### Description of the task:
Once every line holding "lines" in the listing below has been found, give their number and nothing more.
START Supplied material
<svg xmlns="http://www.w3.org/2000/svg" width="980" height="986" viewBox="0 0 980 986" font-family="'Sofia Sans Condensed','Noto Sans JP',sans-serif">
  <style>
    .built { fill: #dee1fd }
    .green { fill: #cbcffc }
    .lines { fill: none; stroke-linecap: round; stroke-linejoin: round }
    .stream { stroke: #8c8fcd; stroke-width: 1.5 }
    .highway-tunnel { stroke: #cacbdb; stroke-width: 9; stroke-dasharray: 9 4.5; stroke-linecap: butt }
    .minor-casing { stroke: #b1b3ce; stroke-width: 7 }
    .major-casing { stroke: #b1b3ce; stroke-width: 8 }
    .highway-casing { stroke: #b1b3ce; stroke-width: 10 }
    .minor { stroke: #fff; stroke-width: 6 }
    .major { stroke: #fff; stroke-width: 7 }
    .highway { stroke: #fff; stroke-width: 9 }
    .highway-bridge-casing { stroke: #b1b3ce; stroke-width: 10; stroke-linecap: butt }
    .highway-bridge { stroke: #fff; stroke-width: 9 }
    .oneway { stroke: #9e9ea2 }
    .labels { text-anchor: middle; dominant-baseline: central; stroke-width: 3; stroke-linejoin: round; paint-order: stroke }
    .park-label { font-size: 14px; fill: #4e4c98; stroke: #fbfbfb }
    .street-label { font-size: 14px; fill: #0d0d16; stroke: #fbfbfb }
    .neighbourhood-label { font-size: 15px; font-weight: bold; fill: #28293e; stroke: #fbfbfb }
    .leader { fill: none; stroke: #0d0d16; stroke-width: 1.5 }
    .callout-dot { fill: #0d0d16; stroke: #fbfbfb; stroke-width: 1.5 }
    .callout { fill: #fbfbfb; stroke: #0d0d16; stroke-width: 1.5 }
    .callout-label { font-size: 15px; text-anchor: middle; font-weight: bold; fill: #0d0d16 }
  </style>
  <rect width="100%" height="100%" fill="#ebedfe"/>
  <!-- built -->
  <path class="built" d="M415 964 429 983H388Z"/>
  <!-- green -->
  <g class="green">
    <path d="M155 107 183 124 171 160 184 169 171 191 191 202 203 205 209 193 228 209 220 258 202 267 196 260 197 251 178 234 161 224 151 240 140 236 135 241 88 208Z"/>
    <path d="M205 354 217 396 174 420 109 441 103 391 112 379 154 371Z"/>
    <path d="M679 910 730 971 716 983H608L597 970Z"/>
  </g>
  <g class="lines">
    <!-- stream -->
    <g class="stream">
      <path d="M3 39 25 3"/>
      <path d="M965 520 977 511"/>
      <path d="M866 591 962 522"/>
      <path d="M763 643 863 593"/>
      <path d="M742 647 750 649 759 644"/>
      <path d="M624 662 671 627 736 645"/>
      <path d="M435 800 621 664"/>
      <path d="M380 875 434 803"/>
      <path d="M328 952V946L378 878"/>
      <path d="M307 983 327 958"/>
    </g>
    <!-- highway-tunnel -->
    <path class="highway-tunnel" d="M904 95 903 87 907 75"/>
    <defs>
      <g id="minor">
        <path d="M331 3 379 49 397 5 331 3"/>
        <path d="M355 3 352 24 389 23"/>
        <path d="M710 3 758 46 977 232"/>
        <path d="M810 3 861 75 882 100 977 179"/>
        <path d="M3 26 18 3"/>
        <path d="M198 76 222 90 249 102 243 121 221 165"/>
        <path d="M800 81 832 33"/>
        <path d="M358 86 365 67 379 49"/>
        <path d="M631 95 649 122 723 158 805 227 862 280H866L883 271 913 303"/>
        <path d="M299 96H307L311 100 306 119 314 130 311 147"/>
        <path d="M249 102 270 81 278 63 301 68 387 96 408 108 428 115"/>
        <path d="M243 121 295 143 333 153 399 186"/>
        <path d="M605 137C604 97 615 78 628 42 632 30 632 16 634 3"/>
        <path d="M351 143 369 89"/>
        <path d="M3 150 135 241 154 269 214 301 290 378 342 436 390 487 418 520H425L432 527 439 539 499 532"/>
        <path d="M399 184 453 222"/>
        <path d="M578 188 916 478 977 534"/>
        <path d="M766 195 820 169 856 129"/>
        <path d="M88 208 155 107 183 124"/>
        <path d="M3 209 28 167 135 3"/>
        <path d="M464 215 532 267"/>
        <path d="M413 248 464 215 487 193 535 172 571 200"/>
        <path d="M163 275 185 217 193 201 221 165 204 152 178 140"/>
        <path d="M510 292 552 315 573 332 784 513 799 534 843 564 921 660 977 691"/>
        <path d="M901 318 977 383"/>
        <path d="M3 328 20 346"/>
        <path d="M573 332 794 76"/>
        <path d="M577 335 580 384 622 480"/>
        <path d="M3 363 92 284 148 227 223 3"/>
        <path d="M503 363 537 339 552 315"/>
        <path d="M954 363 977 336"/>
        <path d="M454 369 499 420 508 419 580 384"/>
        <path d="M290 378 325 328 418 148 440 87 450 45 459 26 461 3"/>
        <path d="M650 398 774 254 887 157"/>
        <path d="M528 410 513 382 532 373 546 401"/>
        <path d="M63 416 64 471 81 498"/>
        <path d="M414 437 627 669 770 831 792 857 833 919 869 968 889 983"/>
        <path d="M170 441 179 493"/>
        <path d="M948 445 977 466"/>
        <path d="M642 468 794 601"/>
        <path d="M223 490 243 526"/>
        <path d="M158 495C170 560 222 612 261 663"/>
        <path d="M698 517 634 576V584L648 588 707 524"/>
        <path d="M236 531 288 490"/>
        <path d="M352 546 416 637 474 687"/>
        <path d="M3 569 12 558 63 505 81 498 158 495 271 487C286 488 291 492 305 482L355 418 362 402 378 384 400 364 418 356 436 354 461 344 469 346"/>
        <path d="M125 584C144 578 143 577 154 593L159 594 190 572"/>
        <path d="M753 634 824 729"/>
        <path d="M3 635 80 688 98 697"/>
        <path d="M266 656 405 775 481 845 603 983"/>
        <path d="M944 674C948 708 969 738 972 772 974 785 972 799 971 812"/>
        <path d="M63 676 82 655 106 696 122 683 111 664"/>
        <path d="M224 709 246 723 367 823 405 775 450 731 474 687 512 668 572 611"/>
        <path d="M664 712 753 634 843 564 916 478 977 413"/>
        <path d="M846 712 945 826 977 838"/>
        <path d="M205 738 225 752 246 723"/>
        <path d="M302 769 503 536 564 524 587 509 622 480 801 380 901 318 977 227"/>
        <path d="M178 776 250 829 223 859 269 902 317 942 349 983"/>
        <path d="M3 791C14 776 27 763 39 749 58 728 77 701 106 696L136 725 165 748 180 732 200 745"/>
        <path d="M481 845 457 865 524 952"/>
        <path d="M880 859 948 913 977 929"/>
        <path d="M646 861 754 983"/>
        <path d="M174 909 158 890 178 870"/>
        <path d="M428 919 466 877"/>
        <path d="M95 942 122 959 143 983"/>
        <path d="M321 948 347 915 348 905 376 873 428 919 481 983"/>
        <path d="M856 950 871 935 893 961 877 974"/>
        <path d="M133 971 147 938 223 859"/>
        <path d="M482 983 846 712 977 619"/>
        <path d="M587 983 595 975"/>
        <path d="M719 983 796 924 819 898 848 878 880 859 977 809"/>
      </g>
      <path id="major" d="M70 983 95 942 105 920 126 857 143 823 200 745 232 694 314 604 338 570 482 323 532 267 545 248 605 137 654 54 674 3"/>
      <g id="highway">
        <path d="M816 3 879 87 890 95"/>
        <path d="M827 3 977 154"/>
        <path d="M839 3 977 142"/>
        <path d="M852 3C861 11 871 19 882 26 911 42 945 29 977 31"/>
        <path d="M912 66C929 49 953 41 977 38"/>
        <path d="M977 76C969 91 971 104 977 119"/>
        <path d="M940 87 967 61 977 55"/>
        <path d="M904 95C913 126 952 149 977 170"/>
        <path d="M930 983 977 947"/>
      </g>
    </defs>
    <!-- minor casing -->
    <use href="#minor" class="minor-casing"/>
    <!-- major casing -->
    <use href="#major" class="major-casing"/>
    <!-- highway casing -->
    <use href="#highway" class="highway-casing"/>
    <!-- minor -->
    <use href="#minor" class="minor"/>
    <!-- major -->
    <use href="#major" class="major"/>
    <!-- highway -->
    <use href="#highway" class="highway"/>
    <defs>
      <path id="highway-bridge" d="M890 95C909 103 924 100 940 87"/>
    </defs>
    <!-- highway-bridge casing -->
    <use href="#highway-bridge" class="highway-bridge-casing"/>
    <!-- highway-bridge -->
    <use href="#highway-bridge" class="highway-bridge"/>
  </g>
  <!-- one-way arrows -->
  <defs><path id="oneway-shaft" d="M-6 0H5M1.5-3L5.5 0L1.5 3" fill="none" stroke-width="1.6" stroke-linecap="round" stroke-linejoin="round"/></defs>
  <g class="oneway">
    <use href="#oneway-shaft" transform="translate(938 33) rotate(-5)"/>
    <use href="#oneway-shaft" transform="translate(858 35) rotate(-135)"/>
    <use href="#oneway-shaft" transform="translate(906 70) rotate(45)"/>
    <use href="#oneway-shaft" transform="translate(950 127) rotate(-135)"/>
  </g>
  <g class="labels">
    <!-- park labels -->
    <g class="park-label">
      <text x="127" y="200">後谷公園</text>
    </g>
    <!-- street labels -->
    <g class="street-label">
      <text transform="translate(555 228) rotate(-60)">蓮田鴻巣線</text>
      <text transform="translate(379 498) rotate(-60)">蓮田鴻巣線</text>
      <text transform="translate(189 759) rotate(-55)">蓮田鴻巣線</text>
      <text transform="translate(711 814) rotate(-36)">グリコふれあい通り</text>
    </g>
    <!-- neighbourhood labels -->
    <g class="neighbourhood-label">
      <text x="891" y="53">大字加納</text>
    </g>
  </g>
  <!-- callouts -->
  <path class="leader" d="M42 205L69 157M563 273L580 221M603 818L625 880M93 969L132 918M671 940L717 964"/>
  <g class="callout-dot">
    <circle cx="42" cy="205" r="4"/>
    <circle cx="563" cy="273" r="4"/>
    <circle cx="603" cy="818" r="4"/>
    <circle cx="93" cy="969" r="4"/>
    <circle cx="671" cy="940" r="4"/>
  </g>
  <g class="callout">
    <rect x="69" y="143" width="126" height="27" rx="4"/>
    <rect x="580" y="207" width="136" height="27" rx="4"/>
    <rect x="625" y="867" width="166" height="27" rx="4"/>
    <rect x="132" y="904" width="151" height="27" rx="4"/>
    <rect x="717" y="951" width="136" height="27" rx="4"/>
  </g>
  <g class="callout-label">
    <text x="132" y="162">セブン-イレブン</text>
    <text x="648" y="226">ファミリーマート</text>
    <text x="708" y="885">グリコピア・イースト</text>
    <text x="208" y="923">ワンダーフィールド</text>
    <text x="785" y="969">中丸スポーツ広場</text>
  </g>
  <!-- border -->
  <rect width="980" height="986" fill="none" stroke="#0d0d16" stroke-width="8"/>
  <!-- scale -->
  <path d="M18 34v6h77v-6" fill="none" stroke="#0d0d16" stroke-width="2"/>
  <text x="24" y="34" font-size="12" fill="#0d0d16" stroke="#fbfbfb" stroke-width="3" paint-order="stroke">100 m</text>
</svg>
END Supplied material
### Completed exercise:
2